● BRANO PROPOSTO:
********************
Con lui mi sono divertito a scrivere i miei primi racconti di dieci-venti pagine sul mitico Word 98. Intorno agli 11-12 anni invece ho scritto il mio primo “romanzetto”, se si può definire tale. Una favola sui pirati dei Caraibi, chiaramente ispirata alle avventure di Salgari. Ho sperimentato cosa significa scrivere con carta e penna, una sensazione unica se penso ancora all’odore che avevano le pagine dei quaderni una volta che li riempivo di parole. Alice Baldi, mia professoressa di Italiano alle scuole medie, correggeva il manoscritto durante le pause pranzo e un giorno mi ha addirittura costretto a leggere un capitolo davanti alla classe. Nonostante mi sia vergognato tantissimo, è grazie a lei e al suo entusiasmante incoraggiamento se fino ad oggi ho continuato ad alimentare la mia immaginazione scrivendo storie.
********************
● DATI:
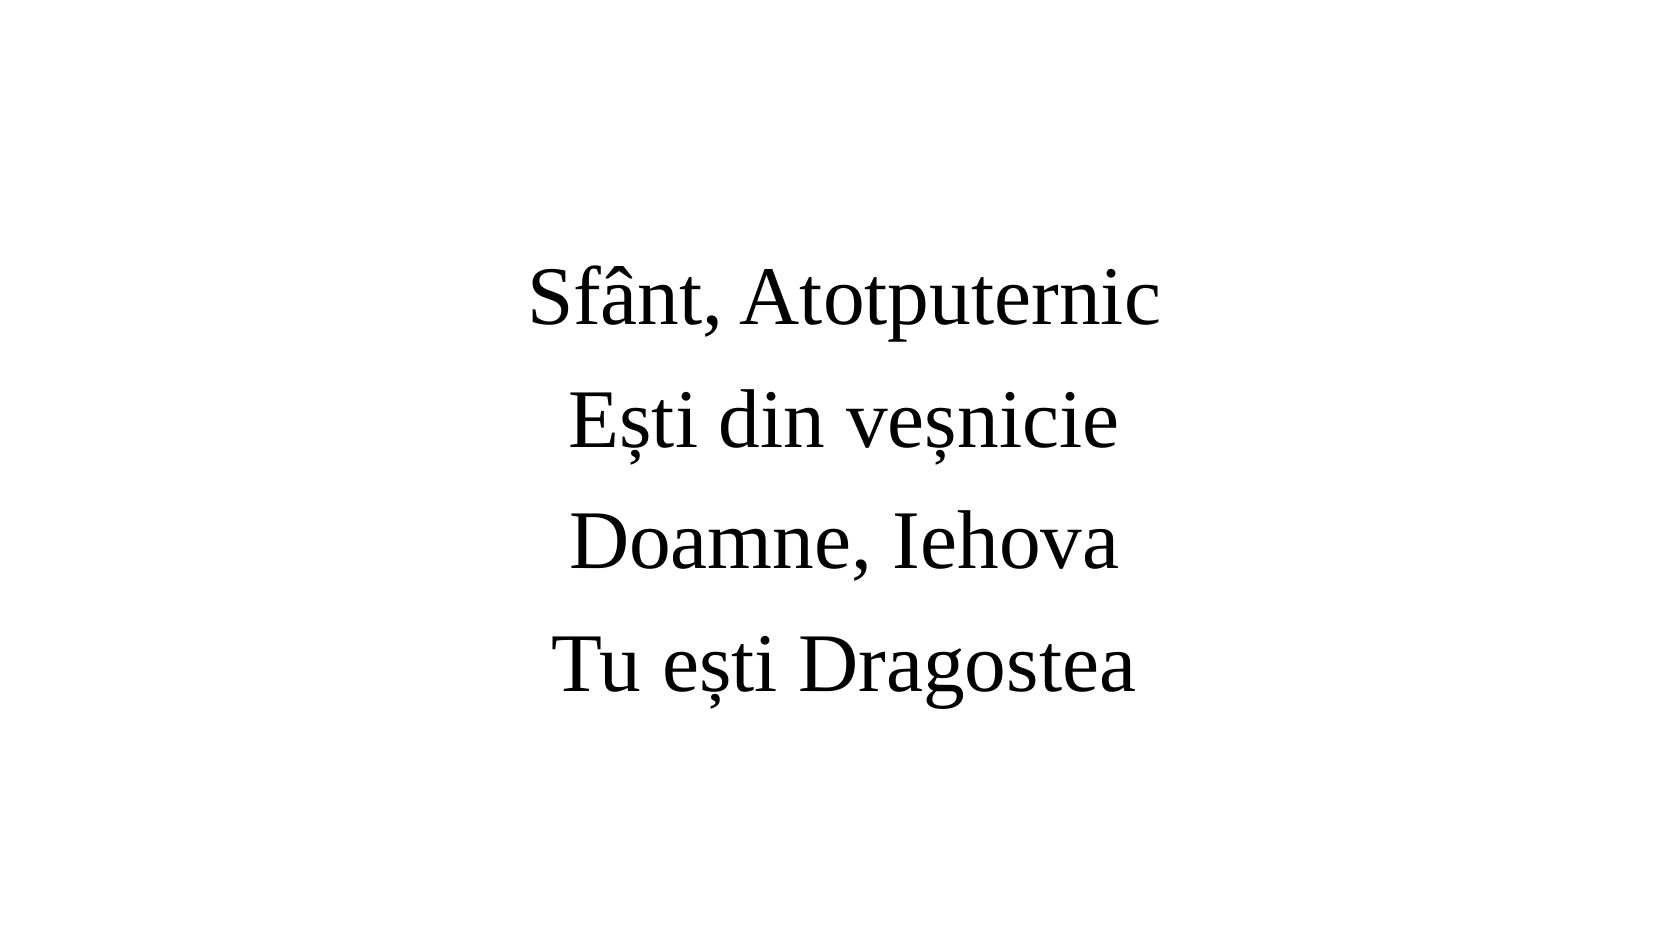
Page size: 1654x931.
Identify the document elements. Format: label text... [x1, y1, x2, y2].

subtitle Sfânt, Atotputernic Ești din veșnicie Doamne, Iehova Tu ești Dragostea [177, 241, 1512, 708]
********************
● LAVORO RICHIESTO:
1. Restituisca dal brano proposto il testo compreso tra "Con lui mi sono" e "immaginazione scrivendo storie.", estremi inclusi.
2. Secondo il brano proposto, chi correggeva il manoscritto durante le pause pranzo?

● SOLUZIONI DELL'ESERCIZIO:
1.
Con lui mi sono divertito a scrivere i miei primi racconti di dieci-venti pagine sul mitico Word 98. Intorno agli 11-12 anni invece ho scritto il mio primo “romanzetto”, se si può definire tale. Una favola sui pirati dei Caraibi, chiaramente ispirata alle avventure di Salgari. Ho sperimentato cosa significa scrivere con carta e penna, una sensazione unica se penso ancora all’odore che avevano le pagine dei quaderni una volta che li riempivo di parole. Alice Baldi, mia professoressa di Italiano alle scuole medie, correggeva il manoscritto durante le pause pranzo e un giorno mi ha addirittura costretto a leggere un capitolo davanti alla classe. Nonostante mi sia vergognato tantissimo, è grazie a lei e al suo entusiasmante incoraggiamento se fino ad oggi ho continuato ad alimentare la mia immaginazione scrivendo storie.

2. Alice Baldi, la professoressa di Italiano alle scuole medie.